• CONSIGNE
Reproduisez mot pour mot l'intégralité du texte ci-dessous, consacré au souvenir d'un dresseur d'animaux.

• PASSAGE DU TEXTE
────────

Automne, hiver 1971
Moulin de Valécourt, Montjavoult.
Juste un café qui fait épicerie, restaurant, essence.
Pendant la période de la chasse le patron accrochait le gibier à faisander dans les toilettes.
Quelques maisons.
Je vous parle d'un homme hors du commun comme vous n'en connaitrez jamais.
Né dans les années 20, anarchiste, anticlérical .
Parents bourgeoisie, cadre de Saumur, donc excellent cavalier.
Ami de longue date de mon père et de Léo Ferré.
Une vie de bohèmien, tellement de domiciles, du Vésinet au Havre, de Saint-Mandé à Monaco, de maison en verdine.
Une femme Susie, deux enfants : une fille, un garçon.
Homme des animaux.
Internet reproduit sur lui des articles "Un dompteur repenti".
Mon père et Bouglione
C'est vrai.
Les temps changent, les mentalités aussi.
Jeune il part par le premier bateau quittant le Havre pour l'Afrique.
Dresseur d'ours, de cacatoès, de loups blancs, de panthères noires, de lions, de singes , de chien : PAN ! et tu fais le mort.

────────

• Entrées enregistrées
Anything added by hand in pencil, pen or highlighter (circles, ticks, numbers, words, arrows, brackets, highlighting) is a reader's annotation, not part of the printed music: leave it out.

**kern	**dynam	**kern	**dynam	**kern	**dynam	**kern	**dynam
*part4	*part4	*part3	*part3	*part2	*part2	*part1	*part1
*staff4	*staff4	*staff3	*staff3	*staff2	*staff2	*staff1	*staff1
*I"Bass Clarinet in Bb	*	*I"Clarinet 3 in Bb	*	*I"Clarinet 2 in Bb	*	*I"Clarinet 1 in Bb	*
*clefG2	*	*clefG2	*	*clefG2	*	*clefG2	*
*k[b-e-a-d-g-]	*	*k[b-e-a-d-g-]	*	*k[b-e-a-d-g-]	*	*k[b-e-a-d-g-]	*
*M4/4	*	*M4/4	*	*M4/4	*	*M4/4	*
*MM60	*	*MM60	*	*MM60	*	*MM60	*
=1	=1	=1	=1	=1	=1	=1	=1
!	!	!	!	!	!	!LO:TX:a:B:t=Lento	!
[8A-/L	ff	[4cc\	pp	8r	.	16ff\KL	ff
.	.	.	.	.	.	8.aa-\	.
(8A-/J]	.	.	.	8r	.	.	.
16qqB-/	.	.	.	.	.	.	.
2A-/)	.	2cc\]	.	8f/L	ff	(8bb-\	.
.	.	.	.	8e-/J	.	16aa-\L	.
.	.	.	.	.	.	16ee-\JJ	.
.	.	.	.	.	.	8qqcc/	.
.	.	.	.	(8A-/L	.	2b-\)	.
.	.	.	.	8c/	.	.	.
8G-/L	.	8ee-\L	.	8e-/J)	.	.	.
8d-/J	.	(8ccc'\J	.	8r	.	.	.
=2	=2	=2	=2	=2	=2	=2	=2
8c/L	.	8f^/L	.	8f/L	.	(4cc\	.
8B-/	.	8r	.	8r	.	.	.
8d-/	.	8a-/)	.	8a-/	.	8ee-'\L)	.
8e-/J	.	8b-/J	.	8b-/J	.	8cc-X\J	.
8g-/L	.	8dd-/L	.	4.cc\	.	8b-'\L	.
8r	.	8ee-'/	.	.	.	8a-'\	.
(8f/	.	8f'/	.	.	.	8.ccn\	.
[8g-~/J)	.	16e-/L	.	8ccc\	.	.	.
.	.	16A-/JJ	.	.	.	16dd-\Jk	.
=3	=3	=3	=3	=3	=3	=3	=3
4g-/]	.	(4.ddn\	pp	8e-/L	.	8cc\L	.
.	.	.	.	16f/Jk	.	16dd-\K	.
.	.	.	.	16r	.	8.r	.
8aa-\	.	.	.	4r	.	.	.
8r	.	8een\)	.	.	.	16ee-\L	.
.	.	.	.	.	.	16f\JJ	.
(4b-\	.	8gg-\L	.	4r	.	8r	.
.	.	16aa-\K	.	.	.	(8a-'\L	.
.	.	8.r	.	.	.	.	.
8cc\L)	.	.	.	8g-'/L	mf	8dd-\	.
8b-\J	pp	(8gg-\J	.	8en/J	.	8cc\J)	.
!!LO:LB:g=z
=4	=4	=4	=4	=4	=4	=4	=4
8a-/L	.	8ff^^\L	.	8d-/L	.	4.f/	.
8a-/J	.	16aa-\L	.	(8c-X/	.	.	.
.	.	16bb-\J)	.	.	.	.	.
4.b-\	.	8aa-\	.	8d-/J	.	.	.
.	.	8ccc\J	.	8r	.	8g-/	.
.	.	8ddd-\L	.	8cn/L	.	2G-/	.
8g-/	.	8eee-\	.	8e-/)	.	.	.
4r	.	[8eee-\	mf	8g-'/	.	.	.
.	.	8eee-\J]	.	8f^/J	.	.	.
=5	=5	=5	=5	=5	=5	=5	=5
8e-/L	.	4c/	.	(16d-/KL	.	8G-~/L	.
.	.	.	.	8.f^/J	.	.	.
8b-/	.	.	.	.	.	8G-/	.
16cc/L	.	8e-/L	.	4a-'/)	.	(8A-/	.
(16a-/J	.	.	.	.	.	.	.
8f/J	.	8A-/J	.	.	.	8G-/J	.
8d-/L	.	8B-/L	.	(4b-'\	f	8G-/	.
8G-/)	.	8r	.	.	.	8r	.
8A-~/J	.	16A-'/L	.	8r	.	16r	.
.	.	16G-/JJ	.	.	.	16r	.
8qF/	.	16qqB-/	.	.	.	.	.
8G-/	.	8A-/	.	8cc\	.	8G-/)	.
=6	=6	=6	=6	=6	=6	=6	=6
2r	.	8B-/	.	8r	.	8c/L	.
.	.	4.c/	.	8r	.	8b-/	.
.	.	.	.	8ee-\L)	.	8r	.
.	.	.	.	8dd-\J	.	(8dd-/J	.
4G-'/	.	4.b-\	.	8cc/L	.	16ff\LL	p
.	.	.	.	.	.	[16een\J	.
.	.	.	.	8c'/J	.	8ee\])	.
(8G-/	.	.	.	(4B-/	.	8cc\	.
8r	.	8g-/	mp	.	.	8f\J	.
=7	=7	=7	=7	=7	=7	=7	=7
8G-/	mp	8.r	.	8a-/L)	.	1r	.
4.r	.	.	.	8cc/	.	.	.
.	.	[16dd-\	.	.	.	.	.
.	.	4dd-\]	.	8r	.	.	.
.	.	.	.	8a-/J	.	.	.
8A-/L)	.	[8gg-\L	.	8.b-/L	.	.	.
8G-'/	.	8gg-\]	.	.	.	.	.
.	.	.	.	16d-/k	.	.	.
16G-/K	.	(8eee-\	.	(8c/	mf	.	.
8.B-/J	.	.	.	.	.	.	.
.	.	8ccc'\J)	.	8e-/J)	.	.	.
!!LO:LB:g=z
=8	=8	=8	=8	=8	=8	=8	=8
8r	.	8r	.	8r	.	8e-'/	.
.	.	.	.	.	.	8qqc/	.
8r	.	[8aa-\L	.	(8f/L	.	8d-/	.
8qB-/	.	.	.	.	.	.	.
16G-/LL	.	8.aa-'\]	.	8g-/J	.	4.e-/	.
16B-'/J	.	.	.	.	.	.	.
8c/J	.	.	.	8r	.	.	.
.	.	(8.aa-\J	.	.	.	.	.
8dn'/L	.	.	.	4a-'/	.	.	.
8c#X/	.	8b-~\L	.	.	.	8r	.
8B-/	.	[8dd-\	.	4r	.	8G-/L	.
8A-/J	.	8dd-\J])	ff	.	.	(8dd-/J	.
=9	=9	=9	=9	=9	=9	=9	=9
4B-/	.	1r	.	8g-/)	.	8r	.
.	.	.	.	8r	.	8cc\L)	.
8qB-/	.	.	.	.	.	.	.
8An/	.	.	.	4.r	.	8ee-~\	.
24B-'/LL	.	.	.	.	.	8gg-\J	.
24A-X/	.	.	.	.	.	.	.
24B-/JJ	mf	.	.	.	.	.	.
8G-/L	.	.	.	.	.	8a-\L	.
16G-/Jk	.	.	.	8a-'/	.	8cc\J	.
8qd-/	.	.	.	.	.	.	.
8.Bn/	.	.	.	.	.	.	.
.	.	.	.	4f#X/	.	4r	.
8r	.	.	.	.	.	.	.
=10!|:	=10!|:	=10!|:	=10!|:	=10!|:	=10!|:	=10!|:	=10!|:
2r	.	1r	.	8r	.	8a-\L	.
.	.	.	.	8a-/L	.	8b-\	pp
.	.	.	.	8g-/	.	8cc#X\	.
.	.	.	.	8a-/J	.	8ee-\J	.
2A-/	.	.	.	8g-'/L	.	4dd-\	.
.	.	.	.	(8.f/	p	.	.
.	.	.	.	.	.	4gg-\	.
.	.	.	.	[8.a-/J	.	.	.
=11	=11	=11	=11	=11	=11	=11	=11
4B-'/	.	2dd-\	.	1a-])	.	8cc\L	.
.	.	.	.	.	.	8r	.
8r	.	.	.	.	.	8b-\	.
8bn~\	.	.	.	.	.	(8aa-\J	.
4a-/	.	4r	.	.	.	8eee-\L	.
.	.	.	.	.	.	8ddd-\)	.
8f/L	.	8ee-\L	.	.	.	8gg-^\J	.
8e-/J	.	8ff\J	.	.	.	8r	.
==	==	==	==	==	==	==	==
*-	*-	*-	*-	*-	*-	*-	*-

────────

• SOLUTION PROPOSÉE
Automne, hiver 1971
Moulin de Valécourt, Montjavoult.
Juste un café qui fait épicerie, restaurant, essence.
Pendant la période de la chasse le patron accrochait le gibier à faisander dans les toilettes.
Quelques maisons.
Je vous parle d'un homme hors du commun comme vous n'en connaitrez jamais.
Né dans les années 20, anarchiste, anticlérical .
Parents bourgeoisie, cadre de Saumur, donc excellent cavalier.
Ami de longue date de mon père et de Léo Ferré.
Une vie de bohèmien, tellement de domiciles, du Vésinet au Havre, de Saint-Mandé à Monaco, de maison en verdine.
Une femme Susie, deux enfants : une fille, un garçon.
Homme des animaux.
Internet reproduit sur lui des articles "Un dompteur repenti".
Mon père et Bouglione
C'est vrai.
Les temps changent, les mentalités aussi.
Jeune il part par le premier bateau quittant le Havre pour l'Afrique.
Dresseur d'ours, de cacatoès, de loups blancs, de panthères noires, de lions, de singes , de chien : PAN ! et tu fais le mort.